*** Block opens ***

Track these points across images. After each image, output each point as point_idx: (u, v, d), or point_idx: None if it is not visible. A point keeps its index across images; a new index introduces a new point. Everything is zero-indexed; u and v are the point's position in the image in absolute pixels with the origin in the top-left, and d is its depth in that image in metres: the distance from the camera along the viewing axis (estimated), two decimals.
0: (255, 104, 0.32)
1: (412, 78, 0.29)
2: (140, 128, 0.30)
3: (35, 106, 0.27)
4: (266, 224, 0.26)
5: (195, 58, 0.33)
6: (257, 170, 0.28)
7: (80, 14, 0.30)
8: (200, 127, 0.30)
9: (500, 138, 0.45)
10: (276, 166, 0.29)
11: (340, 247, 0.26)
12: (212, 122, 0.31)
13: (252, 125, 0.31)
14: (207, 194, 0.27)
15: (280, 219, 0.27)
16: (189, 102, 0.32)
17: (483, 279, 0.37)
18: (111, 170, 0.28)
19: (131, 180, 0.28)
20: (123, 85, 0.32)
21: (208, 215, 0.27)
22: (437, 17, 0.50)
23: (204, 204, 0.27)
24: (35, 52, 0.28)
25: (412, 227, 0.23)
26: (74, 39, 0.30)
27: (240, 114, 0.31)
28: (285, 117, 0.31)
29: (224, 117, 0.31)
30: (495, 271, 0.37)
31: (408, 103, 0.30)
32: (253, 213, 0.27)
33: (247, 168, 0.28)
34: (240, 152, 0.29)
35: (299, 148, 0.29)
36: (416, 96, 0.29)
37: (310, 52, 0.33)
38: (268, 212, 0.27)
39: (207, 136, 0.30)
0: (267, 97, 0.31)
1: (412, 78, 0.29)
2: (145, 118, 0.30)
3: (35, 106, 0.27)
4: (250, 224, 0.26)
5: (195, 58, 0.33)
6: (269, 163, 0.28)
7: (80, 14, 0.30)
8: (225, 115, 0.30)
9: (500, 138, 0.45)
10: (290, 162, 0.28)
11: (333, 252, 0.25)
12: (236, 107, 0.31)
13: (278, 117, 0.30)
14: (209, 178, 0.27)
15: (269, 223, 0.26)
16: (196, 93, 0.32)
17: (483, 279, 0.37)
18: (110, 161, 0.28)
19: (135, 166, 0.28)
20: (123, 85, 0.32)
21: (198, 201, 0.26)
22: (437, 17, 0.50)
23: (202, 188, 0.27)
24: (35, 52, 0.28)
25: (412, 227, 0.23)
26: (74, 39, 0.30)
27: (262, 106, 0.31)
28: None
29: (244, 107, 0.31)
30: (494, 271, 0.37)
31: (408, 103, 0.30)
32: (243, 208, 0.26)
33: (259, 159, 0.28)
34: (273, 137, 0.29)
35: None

*** Block closes ***

▶ **TASK PROMPT**
Retype the listing above, word for word, from its first line to the line containing "13: (252, 125, 0.31)", both ends included.

▶ **ANSWER SPACE**
Track these points across images. After each image, output each point as point_idx: (u, v, d), or point_idx: None if it is not visible. A point keeps its index across images; a new index introduces a new point. Everything is zero-indexed; u and v are the point's position in the image in absolute pixels with the origin in the top-left, and d is its depth in that image in metres: the distance from the camera along the viewing axis (estimated), two decimals.
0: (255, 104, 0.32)
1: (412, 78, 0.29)
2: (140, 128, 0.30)
3: (35, 106, 0.27)
4: (266, 224, 0.26)
5: (195, 58, 0.33)
6: (257, 170, 0.28)
7: (80, 14, 0.30)
8: (200, 127, 0.30)
9: (500, 138, 0.45)
10: (276, 166, 0.29)
11: (340, 247, 0.26)
12: (212, 122, 0.31)
13: (252, 125, 0.31)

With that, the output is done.